Exercise prompt:
In duplicating the lines below, keep every word unchanged and drop the pictures.

(Stored entries)
☆ ☆ ☆ ☆ ☆ ☆ ☆

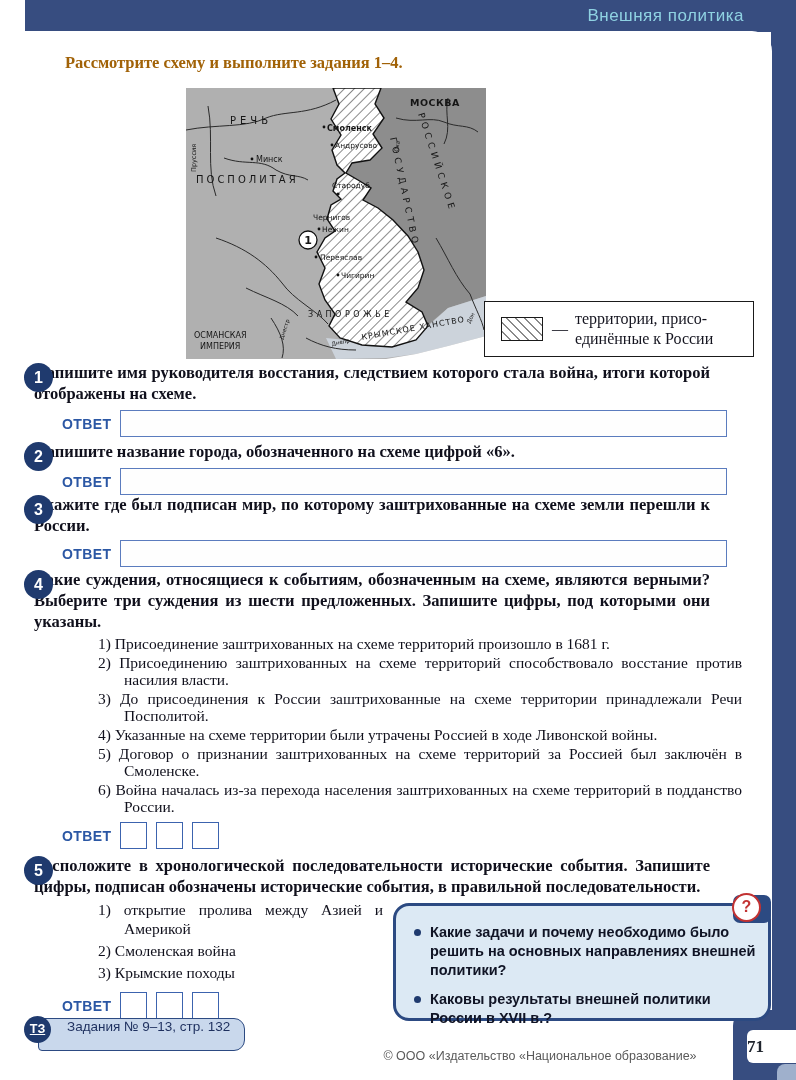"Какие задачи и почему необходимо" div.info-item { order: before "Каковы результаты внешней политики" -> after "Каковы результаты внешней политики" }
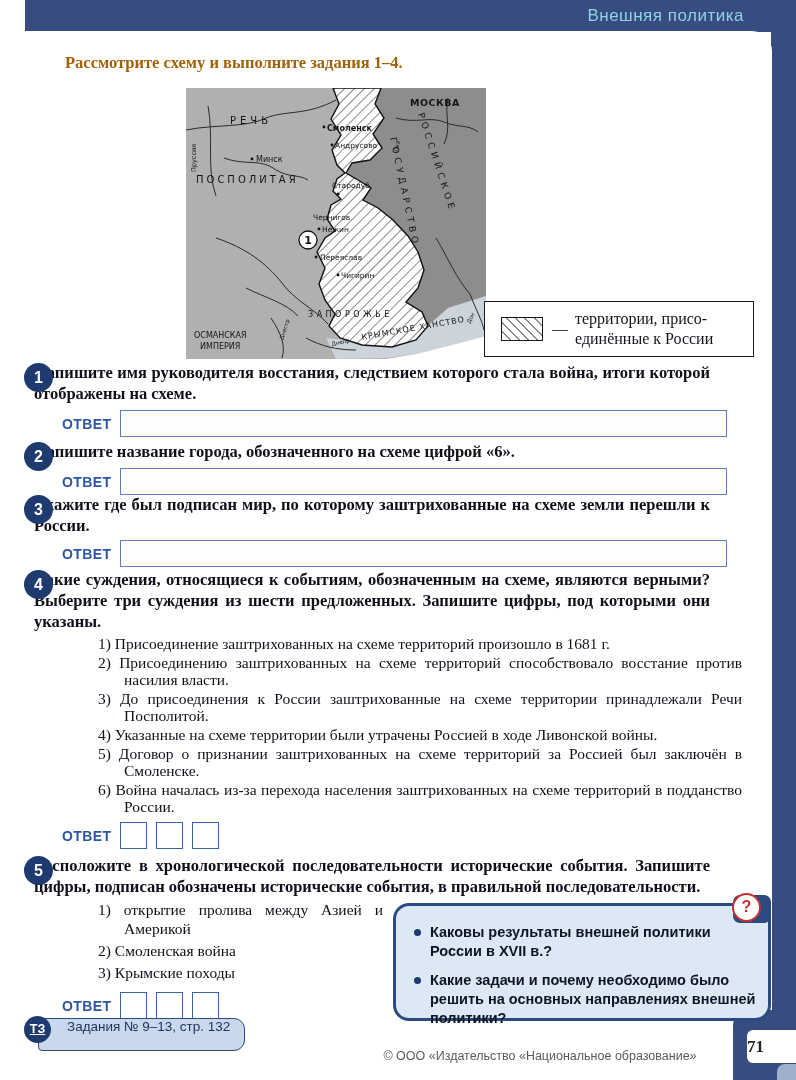"71" #pagenum-tab { text-align: none -> center }
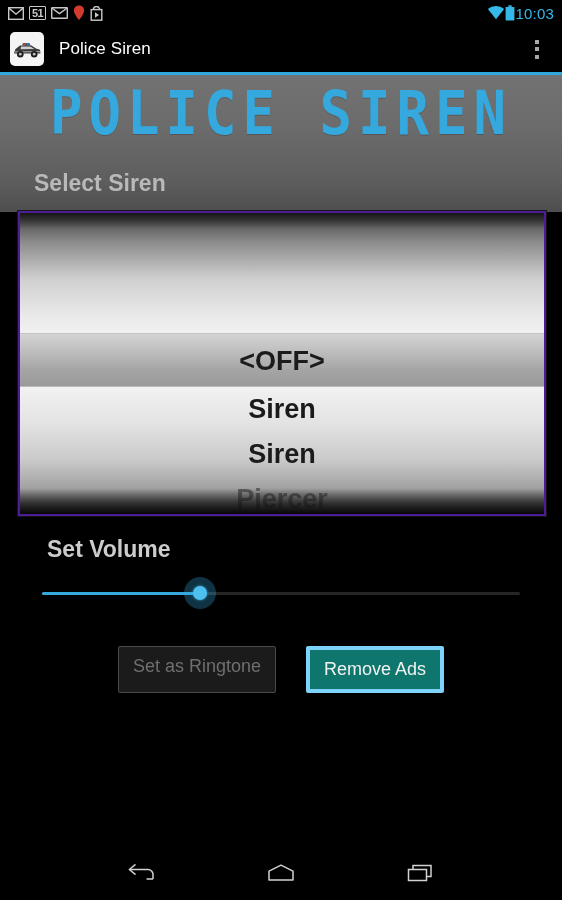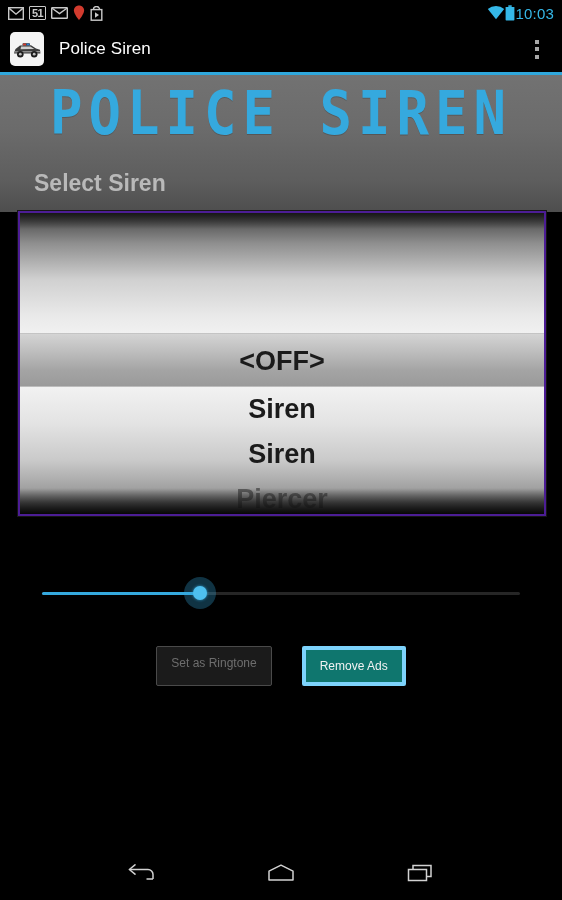"Set Volume" div.section-label { html: none -> <div>Set Volume</div> }
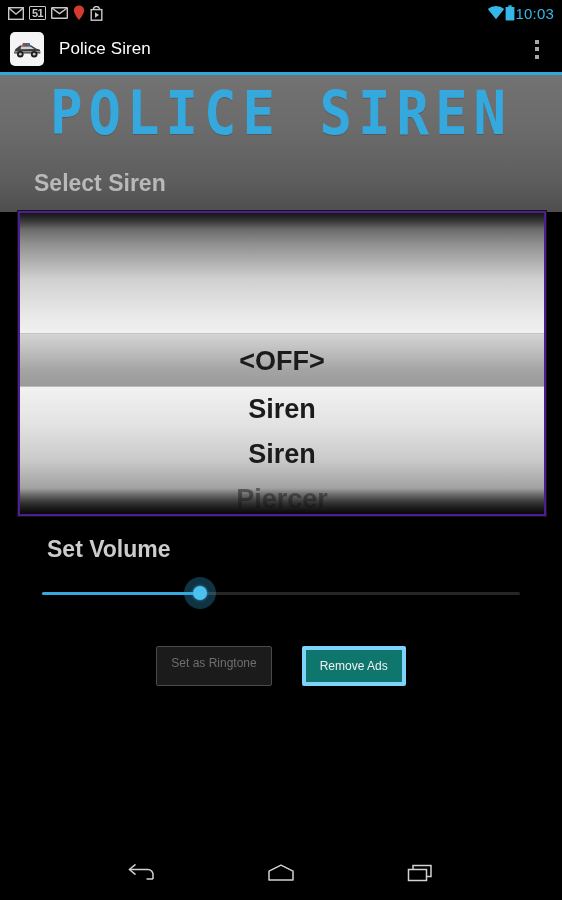"Set as Ringtone" .btn { font-size: 12px -> 18px }
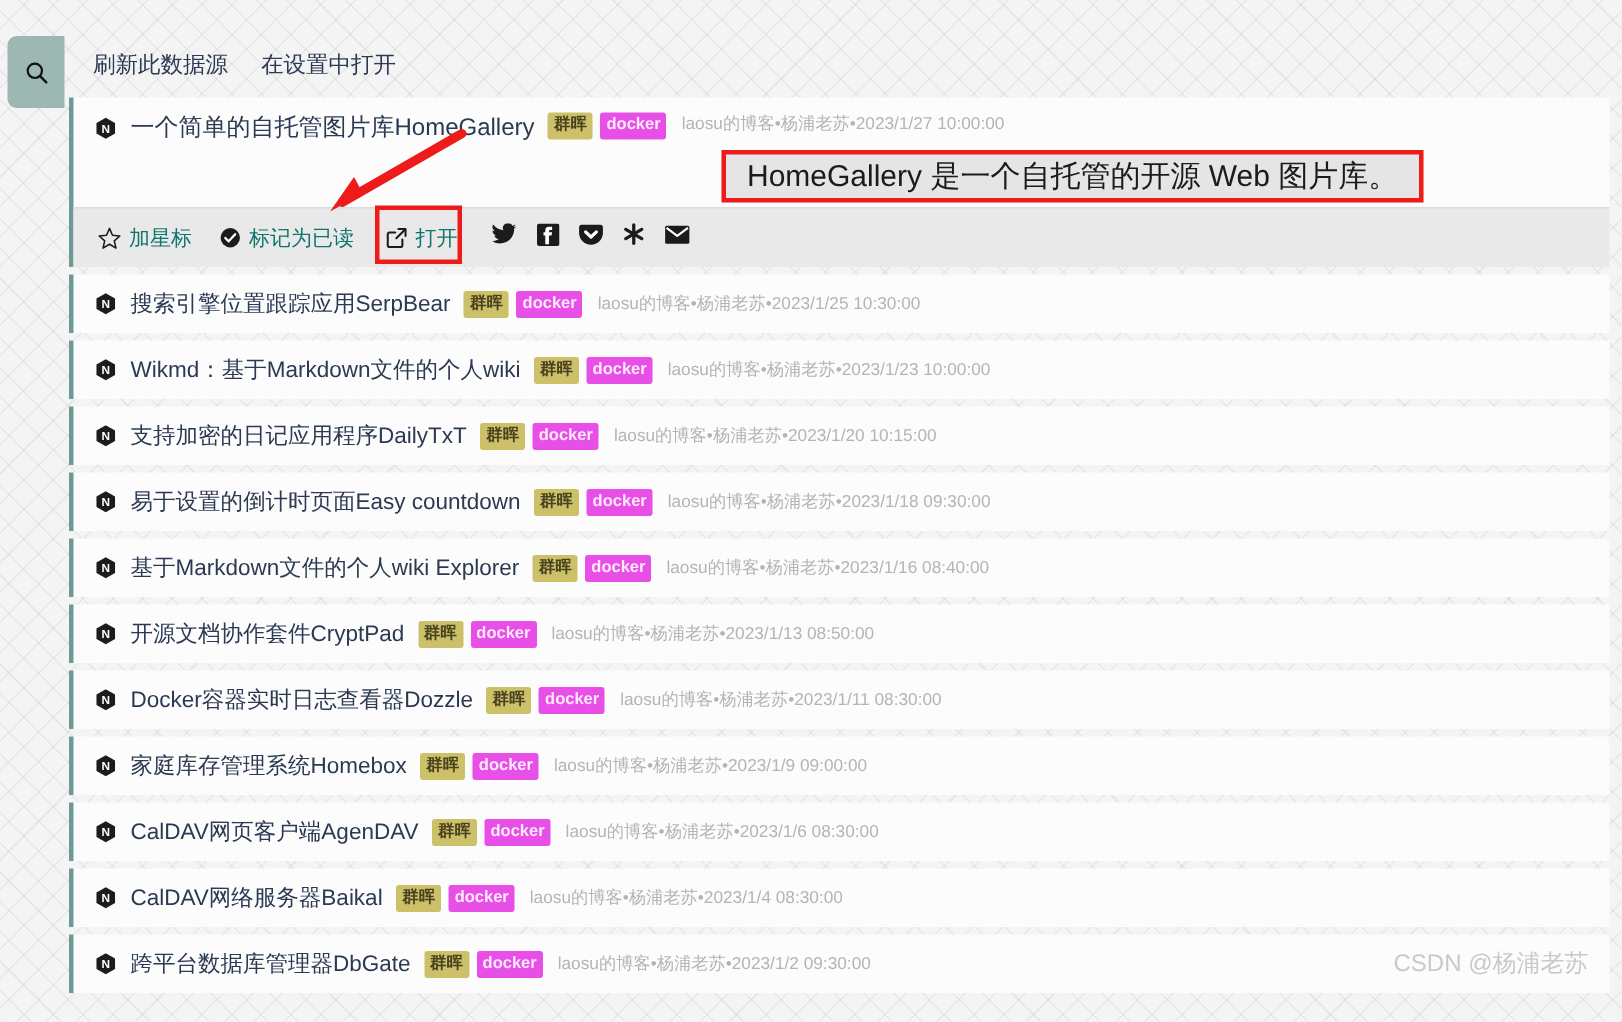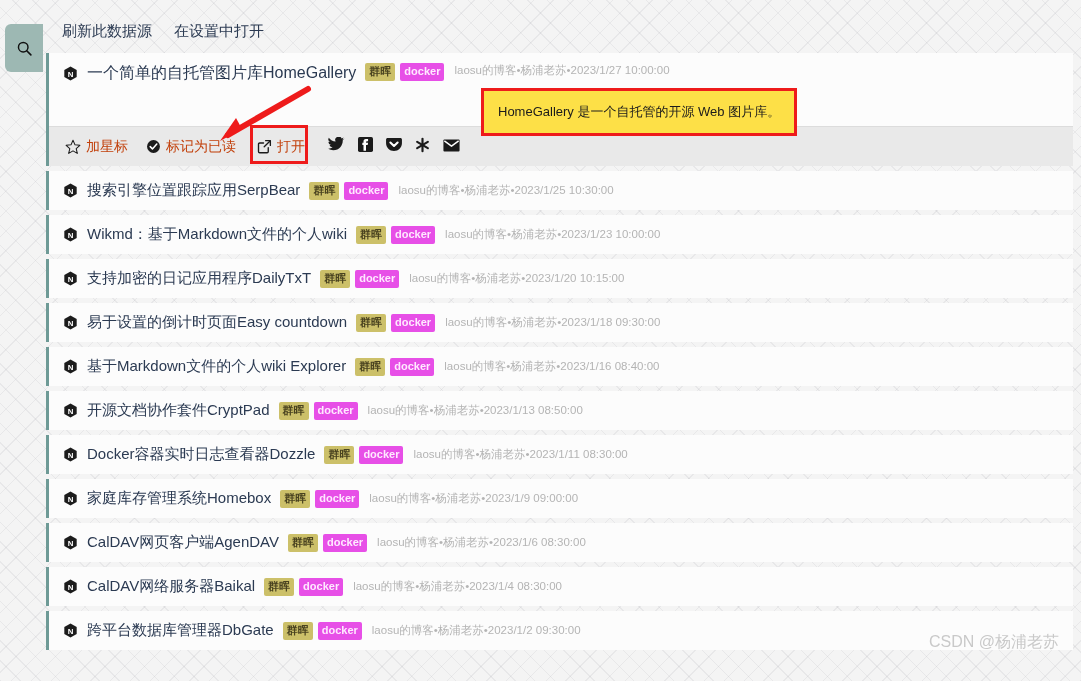"刷新此数据源" .main { top: 0 -> 12px }
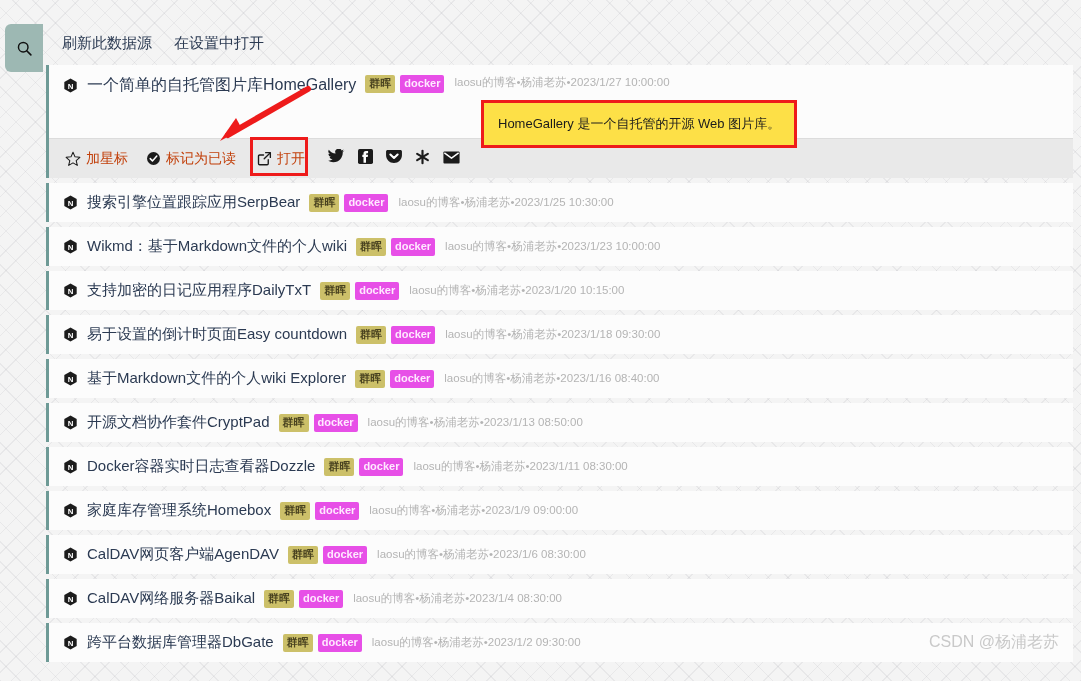"HomeGallery 是一个自托管的开源 Web 图片库。" .callout { background: #fde047 -> #e5e5e5; font-size: 13px -> 20px; padding: 12px 14px -> 1px 14px }
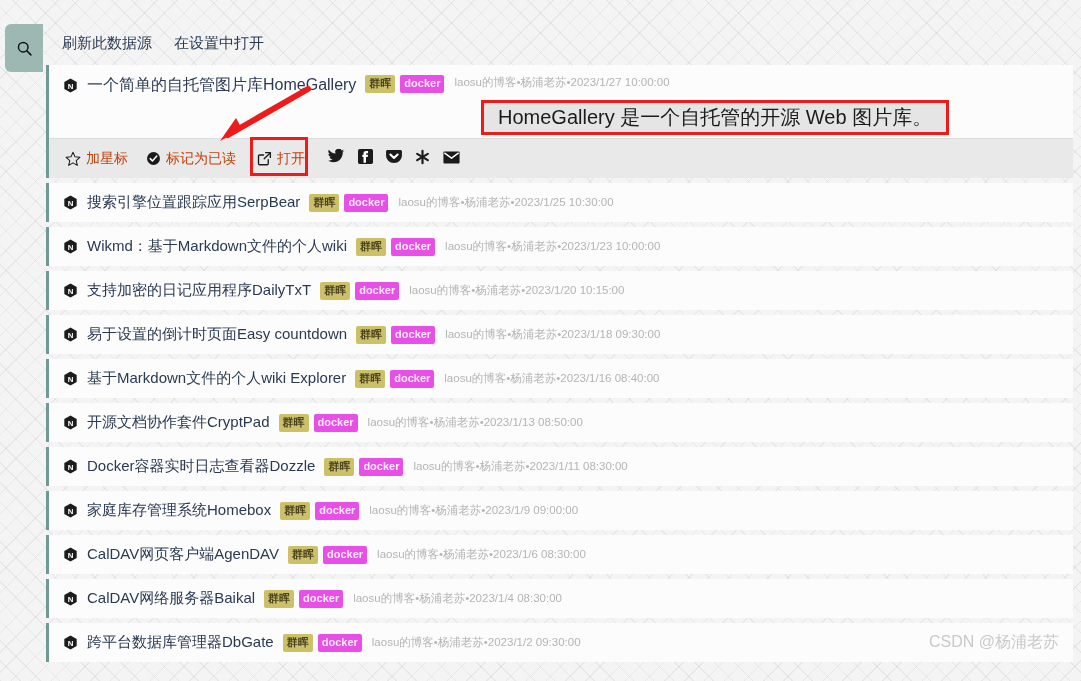"加星标" .action { color: #c2410c -> #0f766e }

☆ ☆ ☆ ☆ ☆ ☆ ☆

Problem solution:
"Какие задачи и почему необходимо" div.info-item { order: before "Каковы результаты внешней политики" -> after "Каковы результаты внешней политики" }
"71" #pagenum-tab { text-align: none -> center }
"Set Volume" div.section-label { html: none -> <div>Set Volume</div> }
"Set as Ringtone" .btn { font-size: 12px -> 18px }
"刷新此数据源" .main { top: 0 -> 12px }
"HomeGallery 是一个自托管的开源 Web 图片库。" .callout { background: #fde047 -> #e5e5e5; font-size: 13px -> 20px; padding: 12px 14px -> 1px 14px }
"加星标" .action { color: #c2410c -> #0f766e }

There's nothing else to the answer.